第51話 第六試合
魔法大祭トーナメントもいよいよ終盤へ近づいていた。
「第六試合!」
「三年・ライト・エリダヌス!」
「対するは!」
「三年・アイザ・エレスト!」
両者が闘技場へ入る。
ライト・エリダヌス。
星天魔法の名門、エリダヌス家の天才。
そしてアイザ・エレスト。
この国、アスフェルダム王国の王女。
かつて国を築いた皇帝ジェニス・エレストの血を引く存在。
会場は大きな歓声に包まれた。
「王女様だ!」
「エレスト家の魔力量は別格だぞ!」
アイザは赤い髪を揺らしながら笑う。
「楽しませてね。」
ライトも微笑む。
「こちらこそ。」
互いに杖は持っていない。
今回のような大会では、相手を事前に分析して魔法を組み立てられるため、二年生以上でもあえて術式紙を使う者は多い。
「開始!」
最初に動いたのはライトだった。
数枚の術式紙を展開する。
「流れを見る。」
水が空中へ浮かび、星のような光が広がる。
星天魔法。
未来を見る魔法ではない。
膨大な可能性の中から、最も確率の高い流れを読み取る魔法。
統計。
確率。
観測。
それを戦闘へ応用したものだった。
アイザが炎魔法を放つ。
しかし。
「そこ。」
ライトが一歩横へ動く。
直後、炎が通り過ぎる。
「次は右。」
土槍が飛ぶ。
それも避ける。
観客席が沸く。
「全部読んでる!」
「未来予知じゃないのに!」
ライトは水魔法で攻撃を組み立てる。
水流を刃に変える。
アイザの動きを制限する。
しかし。
アイザも圧倒的だった。
土壁。
炎弾。
地面の隆起。
一つ一つの魔法の威力が異常に高い。
ライトは避ける。
分析する。
弱点を探す。
だが。
(魔力量が多すぎる。
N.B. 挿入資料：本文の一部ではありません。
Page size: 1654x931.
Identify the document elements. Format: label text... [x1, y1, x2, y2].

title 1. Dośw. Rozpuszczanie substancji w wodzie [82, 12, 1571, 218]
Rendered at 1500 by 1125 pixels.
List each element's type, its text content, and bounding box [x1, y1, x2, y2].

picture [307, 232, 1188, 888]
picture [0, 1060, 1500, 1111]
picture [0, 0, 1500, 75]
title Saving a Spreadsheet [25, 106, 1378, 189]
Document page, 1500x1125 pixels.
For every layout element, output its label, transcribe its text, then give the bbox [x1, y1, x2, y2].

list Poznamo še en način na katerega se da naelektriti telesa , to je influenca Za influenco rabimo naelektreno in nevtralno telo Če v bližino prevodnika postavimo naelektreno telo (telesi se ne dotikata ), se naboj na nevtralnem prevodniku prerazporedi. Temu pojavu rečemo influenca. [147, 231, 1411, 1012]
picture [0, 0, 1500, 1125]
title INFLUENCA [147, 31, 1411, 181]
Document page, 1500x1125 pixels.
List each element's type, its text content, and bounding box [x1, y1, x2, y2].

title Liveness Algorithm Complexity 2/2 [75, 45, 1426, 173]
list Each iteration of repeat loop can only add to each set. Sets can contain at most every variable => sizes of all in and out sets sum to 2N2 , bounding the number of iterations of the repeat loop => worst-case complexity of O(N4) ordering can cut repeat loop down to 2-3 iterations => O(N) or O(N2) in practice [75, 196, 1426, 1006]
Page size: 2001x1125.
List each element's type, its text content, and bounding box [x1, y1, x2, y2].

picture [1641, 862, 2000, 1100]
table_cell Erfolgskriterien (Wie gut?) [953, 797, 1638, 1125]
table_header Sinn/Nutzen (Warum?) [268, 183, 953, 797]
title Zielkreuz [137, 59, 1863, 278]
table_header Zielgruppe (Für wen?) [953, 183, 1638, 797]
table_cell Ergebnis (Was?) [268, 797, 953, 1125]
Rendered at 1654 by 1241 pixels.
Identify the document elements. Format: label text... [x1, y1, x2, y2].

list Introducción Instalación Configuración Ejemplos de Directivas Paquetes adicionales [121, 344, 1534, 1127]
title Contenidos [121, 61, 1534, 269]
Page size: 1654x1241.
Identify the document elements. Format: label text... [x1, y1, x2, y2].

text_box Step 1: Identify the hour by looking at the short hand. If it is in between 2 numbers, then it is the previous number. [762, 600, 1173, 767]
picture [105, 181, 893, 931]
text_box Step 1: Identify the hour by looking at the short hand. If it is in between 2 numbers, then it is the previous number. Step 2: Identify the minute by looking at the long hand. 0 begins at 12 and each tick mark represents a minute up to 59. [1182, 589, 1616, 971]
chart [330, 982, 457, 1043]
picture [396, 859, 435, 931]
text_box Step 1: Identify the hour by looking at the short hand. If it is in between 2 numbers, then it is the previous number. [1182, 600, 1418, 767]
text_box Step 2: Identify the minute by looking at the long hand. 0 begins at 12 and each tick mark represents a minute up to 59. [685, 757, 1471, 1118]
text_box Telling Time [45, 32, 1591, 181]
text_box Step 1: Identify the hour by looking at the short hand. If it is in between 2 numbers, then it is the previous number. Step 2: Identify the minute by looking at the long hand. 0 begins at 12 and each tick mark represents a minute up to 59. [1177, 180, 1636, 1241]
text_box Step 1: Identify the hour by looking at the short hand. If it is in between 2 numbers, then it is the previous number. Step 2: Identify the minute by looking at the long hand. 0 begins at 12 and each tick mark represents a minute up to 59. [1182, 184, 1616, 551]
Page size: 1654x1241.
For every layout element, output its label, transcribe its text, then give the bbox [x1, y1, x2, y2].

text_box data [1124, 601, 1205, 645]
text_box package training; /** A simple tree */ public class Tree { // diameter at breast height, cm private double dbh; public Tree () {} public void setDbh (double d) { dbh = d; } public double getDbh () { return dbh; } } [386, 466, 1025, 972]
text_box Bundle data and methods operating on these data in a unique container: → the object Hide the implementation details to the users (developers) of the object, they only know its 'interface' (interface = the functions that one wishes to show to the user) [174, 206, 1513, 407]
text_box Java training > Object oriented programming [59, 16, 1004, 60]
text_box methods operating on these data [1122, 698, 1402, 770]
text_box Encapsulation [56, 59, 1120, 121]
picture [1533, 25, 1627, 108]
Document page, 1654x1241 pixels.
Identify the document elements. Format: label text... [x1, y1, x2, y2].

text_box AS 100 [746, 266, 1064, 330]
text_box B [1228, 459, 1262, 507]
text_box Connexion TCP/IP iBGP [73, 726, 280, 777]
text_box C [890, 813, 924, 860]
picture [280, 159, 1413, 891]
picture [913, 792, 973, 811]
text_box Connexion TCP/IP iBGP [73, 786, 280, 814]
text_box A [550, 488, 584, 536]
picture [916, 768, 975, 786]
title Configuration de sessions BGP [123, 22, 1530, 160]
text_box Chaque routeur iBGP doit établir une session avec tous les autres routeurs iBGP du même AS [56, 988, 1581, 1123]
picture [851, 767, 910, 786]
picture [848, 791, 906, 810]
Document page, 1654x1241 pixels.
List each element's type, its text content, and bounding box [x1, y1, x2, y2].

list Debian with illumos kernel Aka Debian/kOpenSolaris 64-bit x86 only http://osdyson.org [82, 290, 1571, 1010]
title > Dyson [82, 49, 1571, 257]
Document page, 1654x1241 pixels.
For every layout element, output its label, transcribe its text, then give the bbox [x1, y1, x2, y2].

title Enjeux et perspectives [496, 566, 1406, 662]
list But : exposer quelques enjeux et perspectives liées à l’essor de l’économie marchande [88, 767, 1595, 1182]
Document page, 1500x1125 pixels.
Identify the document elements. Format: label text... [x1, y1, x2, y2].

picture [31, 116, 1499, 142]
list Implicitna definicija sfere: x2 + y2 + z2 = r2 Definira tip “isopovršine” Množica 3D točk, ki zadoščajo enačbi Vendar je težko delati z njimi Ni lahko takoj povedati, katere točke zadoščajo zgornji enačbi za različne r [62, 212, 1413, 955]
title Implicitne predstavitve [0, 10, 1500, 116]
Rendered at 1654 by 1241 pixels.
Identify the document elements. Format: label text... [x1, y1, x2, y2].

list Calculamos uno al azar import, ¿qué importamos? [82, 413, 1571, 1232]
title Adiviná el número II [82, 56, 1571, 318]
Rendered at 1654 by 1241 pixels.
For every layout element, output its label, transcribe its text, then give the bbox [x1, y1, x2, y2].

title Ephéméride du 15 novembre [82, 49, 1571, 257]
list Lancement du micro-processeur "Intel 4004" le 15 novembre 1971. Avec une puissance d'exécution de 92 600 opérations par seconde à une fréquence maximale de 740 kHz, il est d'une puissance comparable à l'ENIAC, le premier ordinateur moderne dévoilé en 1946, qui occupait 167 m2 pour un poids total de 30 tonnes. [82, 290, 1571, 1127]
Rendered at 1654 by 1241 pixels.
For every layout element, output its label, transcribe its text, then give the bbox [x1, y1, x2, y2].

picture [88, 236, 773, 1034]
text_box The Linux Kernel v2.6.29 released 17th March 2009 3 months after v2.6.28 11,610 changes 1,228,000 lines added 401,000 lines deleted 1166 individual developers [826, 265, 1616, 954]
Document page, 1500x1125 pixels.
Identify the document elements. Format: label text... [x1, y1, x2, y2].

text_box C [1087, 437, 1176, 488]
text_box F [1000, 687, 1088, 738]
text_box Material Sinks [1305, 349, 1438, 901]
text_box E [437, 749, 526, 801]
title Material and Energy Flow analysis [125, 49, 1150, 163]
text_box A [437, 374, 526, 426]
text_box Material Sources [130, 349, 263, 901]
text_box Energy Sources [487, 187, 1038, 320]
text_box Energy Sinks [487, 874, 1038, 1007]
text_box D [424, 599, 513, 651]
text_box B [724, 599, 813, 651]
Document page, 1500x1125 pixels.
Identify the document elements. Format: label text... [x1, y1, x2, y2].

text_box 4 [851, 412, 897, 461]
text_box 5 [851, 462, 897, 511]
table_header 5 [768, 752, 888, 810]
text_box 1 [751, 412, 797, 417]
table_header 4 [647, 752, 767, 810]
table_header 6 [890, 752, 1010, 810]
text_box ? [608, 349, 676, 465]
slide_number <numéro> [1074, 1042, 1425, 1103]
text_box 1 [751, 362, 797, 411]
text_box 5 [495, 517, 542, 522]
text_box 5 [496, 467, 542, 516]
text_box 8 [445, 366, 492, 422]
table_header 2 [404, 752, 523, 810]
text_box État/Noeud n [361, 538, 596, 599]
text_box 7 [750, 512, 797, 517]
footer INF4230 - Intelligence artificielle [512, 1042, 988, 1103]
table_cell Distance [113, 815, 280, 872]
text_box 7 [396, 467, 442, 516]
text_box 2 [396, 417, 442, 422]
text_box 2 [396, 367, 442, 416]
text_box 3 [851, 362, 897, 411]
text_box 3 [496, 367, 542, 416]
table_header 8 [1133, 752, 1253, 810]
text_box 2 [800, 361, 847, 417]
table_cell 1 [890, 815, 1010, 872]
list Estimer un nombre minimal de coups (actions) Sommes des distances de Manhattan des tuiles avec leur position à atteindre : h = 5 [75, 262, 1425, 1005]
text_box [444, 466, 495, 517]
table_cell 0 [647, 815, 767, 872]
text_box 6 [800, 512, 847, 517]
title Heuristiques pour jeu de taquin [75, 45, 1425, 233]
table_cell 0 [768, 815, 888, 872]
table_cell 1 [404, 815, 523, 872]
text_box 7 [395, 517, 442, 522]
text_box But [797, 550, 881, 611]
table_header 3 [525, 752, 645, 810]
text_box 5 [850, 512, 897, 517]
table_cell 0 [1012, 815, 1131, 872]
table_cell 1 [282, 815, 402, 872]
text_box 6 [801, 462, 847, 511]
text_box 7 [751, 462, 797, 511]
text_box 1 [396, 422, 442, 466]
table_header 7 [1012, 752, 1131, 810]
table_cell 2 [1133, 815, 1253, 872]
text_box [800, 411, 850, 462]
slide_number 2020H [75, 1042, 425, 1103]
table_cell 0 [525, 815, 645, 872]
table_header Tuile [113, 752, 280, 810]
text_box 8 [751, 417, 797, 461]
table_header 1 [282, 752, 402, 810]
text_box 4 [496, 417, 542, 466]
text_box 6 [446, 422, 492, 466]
)
(攻撃の選択肢が多い。)
星天魔法は最も可能性の高い行動を読む。
しかし、選択肢そのものが多すぎれば対応しきれない。
アイザは笑う。
「すごいね。」
「私の攻撃、全部避けてる。」
「でも。」
大量の術式紙を取り出す。
「避ける場所をなくせばいい。」
会場の空気が変わった。
アイザの魔力が膨れ上がる。
「エレスト家の本気だ!」
巨大な魔法陣が展開される。
土。
炎。
大量の魔力が一点へ集まっていく。
ライトは星天魔法を見る。
そして理解する。
(避けられない。)
(どの未来でも。)
アイザの魔法は、狙って当てるものではない。
範囲そのものを支配する魔法だった。
「いくよ。」
「皇土炎壁。」
地面が割れる。
巨大な土塊がライトの周囲を囲む。
さらに内部には高熱の炎が流れ込む。
完全な隔離。
「逃げ道がない!」
観客席から歓声が上がる。
ライトは水魔法で防ぐ。
しかし。
土壁は破壊してもすぐ再構成される。
魔力量が違いすぎる。
「すごい……。」
「王女の力……。」
ライトは最後まで流れを読む。
しかし。
見える未来の全てで同じ結果になる。
土の檻が少しずつ動く。
ライトごと押し出していく。
場外へ。
最後の一瞬。
アイザがさらに魔力を込める。
「これで終わり。」
巨大な土の塊がライトを包み込み、そのまま闘技場の外へ押し出した。
審判が旗を上げる。
「場外!」
「勝者!」
「三年・アイザ・エレスト!」
会場が大歓声に包まれる。
「すげぇ!」
「未来を読む魔法でも止められないのか!」
ライトは土壁から出ると、笑いながら手を上げた。
「完敗。」
「最後まで一番勝率の高い未来を探したけど。」
「全部、君が勝っていた。」
アイザも笑う。
「あなたの魔法、本当に厄介だったよ。」
二人は握手を交わす。
理人はその試合を見ながら考えていた。
(ライト先輩は未来を見ているわけじゃない。)
(可能性を計算している。)
(でもアイザ先輩は、その可能性ごと力で潰した。)
技術。
知識。
才能。
そして圧倒的な魔力量。
魔法の強さには、様々な形がある。
魔法大祭は、それを改めて証明する大会だった。